ROC curves with the AUC score of the proposed model on three benchmark datasets are plotted in
Figure 10.
Figure 10 shows that the proposed model can discriminate the preictal samples from both the interictal and ictal samples in all three CHB-MIT, Bonn, and NSC datasets. The design of three-tier architecture for implementing the FL model in the epileptic seizure prediction system greatly assists the achievement of better AUC scores on different EEG datasets as 0.896, 0.932, and 0.923 by updating the local models with the influence of the global model parameters. As a result, the overall ROC-AUC analysis portrays the significance of the proposed method in ensuring the accurate real-time prediction of all the generalized seizure patients through the modeling of the FL-assisted coarse-grained personalization and ANFIS-assisted fine-grained personalization.
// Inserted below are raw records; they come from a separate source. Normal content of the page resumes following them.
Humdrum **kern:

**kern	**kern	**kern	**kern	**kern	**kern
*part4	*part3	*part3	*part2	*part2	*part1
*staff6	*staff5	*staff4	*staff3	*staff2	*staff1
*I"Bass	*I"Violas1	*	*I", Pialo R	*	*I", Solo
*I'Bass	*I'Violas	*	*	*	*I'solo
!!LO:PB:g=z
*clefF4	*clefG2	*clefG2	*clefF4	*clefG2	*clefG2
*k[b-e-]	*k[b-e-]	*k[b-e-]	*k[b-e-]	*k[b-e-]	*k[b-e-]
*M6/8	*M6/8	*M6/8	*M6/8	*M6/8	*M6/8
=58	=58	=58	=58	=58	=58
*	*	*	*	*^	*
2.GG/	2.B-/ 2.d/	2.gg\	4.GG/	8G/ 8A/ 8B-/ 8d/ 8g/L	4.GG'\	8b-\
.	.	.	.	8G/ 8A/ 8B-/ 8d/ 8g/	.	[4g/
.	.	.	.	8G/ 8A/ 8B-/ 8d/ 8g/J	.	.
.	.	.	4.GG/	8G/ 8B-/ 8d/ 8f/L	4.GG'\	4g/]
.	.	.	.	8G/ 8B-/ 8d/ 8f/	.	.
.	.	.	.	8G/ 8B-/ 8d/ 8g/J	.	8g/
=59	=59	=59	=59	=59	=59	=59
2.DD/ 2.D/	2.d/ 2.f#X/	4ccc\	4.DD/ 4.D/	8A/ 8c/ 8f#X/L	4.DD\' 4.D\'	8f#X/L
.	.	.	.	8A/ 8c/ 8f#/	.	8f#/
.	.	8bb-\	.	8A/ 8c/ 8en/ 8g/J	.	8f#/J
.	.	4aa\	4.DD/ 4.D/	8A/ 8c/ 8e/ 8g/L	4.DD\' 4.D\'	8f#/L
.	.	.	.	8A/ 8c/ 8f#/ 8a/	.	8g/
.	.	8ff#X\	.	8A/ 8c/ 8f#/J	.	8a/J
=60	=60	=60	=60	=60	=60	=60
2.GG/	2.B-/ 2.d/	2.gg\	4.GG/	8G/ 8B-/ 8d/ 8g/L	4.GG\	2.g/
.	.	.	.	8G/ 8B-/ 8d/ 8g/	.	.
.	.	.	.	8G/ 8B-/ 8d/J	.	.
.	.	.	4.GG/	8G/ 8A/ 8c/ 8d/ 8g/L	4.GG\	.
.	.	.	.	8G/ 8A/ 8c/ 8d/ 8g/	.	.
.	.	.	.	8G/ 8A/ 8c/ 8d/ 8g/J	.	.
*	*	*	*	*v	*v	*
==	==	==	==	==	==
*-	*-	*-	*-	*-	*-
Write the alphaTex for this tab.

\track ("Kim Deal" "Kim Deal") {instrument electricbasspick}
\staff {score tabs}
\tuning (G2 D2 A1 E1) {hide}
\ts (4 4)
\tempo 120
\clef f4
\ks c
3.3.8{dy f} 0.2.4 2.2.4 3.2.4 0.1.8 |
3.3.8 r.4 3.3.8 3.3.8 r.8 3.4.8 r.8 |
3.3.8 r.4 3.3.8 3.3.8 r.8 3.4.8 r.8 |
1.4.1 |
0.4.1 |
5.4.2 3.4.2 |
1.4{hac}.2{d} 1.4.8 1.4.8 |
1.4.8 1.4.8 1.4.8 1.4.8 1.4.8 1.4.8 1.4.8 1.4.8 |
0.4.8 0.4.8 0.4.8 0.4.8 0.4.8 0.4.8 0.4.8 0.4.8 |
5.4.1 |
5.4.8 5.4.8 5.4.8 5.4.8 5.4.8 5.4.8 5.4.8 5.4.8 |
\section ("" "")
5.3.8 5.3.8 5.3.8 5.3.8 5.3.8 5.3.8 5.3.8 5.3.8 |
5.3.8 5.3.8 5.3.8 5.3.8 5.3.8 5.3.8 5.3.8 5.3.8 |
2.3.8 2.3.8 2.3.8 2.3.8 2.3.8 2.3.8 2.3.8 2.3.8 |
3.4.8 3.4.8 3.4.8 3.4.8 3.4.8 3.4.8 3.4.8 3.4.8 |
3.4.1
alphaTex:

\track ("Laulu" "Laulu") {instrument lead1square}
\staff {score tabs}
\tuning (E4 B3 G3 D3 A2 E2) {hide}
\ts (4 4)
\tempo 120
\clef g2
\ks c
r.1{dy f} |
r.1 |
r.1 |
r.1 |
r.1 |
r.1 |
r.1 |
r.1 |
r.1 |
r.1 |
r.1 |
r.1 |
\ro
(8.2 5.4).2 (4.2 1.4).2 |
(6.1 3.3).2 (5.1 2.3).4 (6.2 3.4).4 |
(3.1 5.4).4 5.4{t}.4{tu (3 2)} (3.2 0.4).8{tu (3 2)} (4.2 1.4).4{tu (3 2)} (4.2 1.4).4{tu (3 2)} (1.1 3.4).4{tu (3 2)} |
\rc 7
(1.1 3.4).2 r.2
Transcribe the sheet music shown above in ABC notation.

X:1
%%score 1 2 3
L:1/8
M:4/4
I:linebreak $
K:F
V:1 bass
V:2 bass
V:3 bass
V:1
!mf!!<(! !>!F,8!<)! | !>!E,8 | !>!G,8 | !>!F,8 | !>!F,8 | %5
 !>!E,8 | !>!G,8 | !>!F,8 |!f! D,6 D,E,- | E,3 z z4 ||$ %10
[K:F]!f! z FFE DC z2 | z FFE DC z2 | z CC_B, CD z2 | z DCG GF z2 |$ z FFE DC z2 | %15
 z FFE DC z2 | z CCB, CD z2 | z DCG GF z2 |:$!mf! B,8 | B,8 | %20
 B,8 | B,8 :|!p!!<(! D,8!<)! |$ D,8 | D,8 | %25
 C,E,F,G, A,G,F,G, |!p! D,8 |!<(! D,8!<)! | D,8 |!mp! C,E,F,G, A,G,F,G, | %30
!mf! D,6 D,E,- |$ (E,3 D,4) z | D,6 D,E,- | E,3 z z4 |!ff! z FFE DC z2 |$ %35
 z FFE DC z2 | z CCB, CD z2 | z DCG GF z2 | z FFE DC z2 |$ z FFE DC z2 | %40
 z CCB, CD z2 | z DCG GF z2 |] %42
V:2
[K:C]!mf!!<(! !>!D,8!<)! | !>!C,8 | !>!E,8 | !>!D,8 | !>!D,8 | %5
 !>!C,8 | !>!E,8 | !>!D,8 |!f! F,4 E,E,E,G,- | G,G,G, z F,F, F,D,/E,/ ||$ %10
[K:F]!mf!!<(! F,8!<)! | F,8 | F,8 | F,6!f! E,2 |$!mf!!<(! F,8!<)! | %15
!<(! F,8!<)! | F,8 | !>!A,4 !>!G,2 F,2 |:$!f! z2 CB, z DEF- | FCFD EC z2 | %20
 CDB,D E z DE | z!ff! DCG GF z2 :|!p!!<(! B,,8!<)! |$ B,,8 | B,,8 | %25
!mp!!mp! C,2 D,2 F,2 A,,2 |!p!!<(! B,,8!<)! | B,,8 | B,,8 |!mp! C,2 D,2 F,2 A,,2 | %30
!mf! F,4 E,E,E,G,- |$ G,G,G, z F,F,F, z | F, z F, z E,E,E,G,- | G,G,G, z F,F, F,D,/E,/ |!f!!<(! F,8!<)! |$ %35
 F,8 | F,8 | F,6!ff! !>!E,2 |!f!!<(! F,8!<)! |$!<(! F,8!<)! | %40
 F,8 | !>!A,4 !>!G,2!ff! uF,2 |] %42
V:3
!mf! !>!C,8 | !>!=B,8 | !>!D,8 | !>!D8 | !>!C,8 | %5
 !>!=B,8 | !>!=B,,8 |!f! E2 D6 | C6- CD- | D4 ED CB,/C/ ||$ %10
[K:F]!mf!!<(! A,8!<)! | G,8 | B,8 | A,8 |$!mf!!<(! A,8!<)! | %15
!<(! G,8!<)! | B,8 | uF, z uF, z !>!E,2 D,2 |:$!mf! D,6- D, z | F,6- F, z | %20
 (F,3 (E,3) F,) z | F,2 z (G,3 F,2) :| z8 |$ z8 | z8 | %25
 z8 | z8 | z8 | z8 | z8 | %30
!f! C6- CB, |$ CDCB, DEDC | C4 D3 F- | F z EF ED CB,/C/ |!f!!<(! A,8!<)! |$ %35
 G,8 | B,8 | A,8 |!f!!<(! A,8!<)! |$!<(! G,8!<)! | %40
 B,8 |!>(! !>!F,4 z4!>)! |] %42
Figure 11 illustrates the ROC curve with the AUC score for each patient tested on five patients of CHB-MIT dataset. From the analysis of
Figure 10 and
Figure 11, it is determined that the proposed epilepsy prediction method accomplishes a higher AUC score in terms of providing accurate seizure prediction for all the patients and the patient-specific seizure prediction. Among five test epileptic patients, the proposed approach accurately predicted the epileptic seizure for a CHB03 patient as 0.961 AUC score through the preictal state discrimination from the ictal samples.